In our notice, we also emphasized that the final so-called recovery plan relied on a flawed scientific report and population viability model, which was developed to produce politically—not scientifically—derived outcomes leading to two populations comprising only half the total necessary for recovery. These draconian constraints would result in Mexican wolves losing the Endangered Species Act protections at half the number in the wild that scientists say are needed for recovery in the U.S.—bolstered by only 170 animals in Mexico. At that time, the states would assume “management” of the Lobo.

What’s the Problem with State Management?

New Mexico’s participation in recovery was minimal until Governor Bill Richardson’s Game Commission voted to become more active in field activities in 2004. But after Governor Susana Martinez took office in 2011, the commission voted to end state participation in the recovery program and then began to actively thwart lobo recovery in the state through legal and administrative actions. From denying a permit to the Turner Ranch for serving as a holding facility pending wolf releases to denying the USFWS permits to release wolves in the state at all, to suing for the removal of pups, New Mexico’s actions do not suggest a current amicable partnership in wolf recovery.

In 2010, when the world’s wild Lobo population hovered around only 50 wolves, the Arizona Game and Fish Department (AZGFD) asked Congress to remove all federal protections for this critically endangered mammal. AZGFD’s leadership of the wolf reintroduction program from 2003 through 2009 resulted in the wild population dropping from 55 to 42. Only when the USFWS resumed control of the program in 2009 did the wolf population rise from 50 to 113 by 2017.

A shaggy black, white and brown wolf looks at the photographer.
A Mexican wolf looks curiously at the photographer. Photo: Eric Kilby

In February 2017, Arizona Senator Jeff Flake introduced the so-called “Mexican Wolf Recovery Act—Senate Bill S.368,” which was immediately labeled a “hostile takeover” of the Lobo recovery planning effort. Conservationists correctly pointed out that the bill is “politics instead of science” that would virtually guarantee extinction in the wild.
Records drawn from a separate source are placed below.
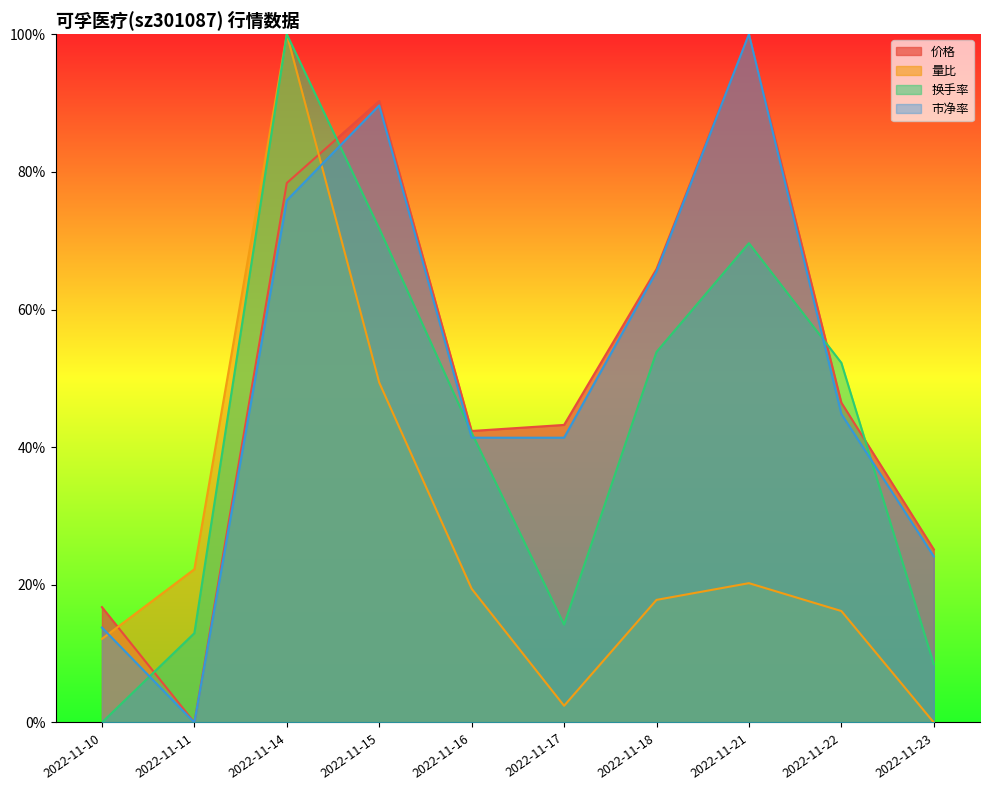

Which series changed the most between 2022-11-10 and 2022-11-21?

市净率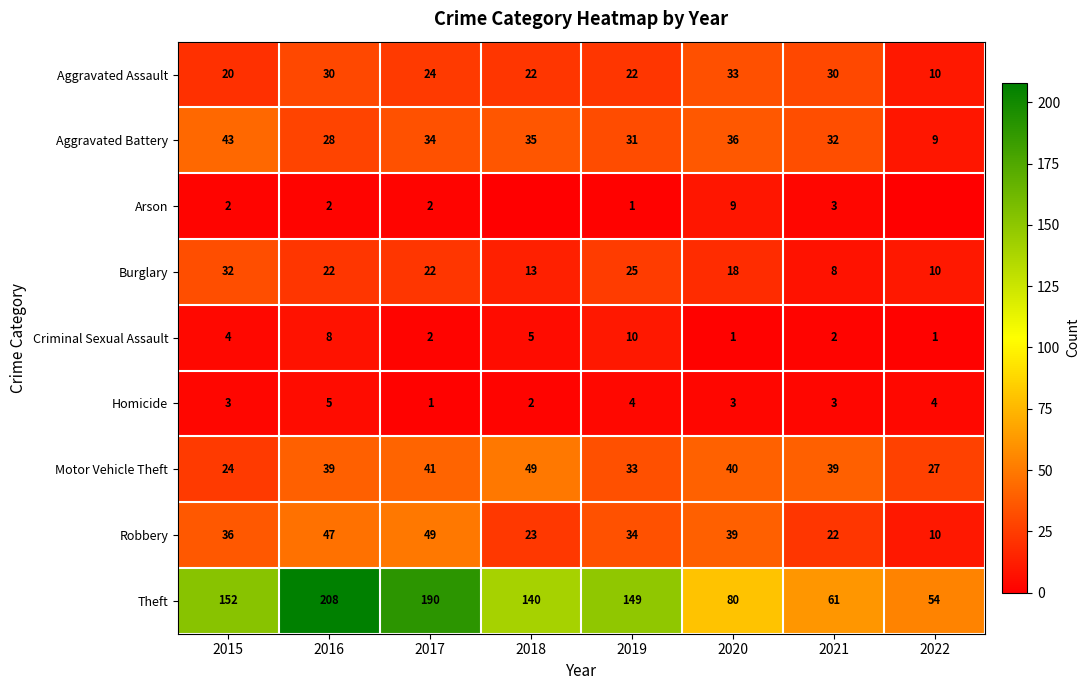

What is the approximate value of Aggravated Battery at 2019?

31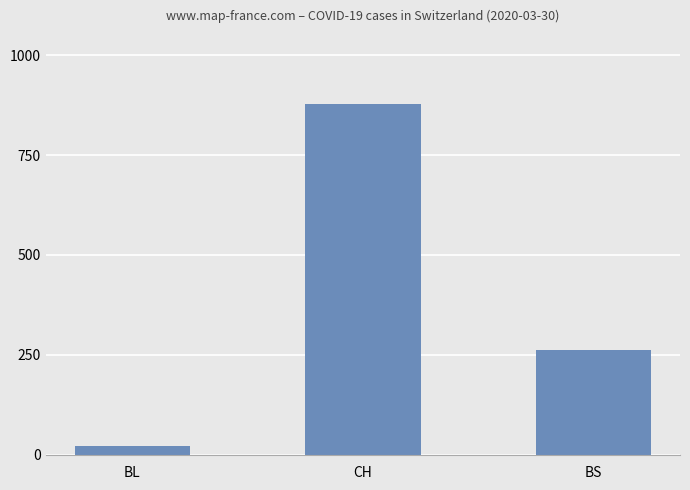

Does the chart contain stacked bars?

No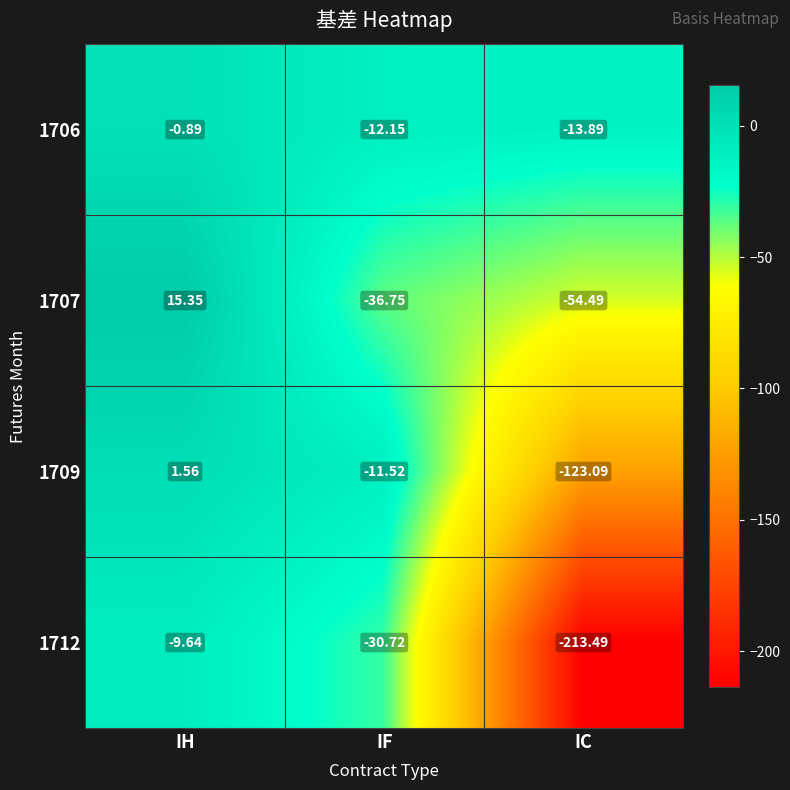

List the series in order of their peak value, lowest first.

1712, 1706, 1709, 1707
The bill would further erode federal authority to recover the Lobo, taking wolves off the protected list, exempting judicial review of the recovery process, and undermining the checks and balances built into our democratic system of government. Arizona Game and Fish Commissioners publicly supported Flake’s bill and even backed an earlier bill to remove ESA protections and cap the population at 100 wolves.

Senator Flake reintroduced a similar bill in early January 2018 that calls for the USFWS to determine if a population of fewer than 100 wolves has been established along the Arizona-New Mexico border. If so, the Mexican wolf would be considered recovered and removed from the endangered list at levels significantly below any credible recovery criteria.

Until a better system of non-game species management is established at the state level, there is no assurance that states would pursue policies or practices designed to ensure recovery of the Mexican wolf in the wild. For now, putting management back in the hands of the states is sure to increase conflict on the ground and hinder decades of work to once again establish wild wolves in the Southwest.

So, We’ll See Them in Court….

The USFWS contends recovery planning to be an essential tool for conservation and that recovery plans are important because they are road maps to recovery. While we don’t relish the thought of taking the federal government to court, we do intend to prove that the Final Recovery Plan was produced by a political—not a scientifically credible—process and must be amended if the Mexican wolf is to have any shot at recovery in the wild.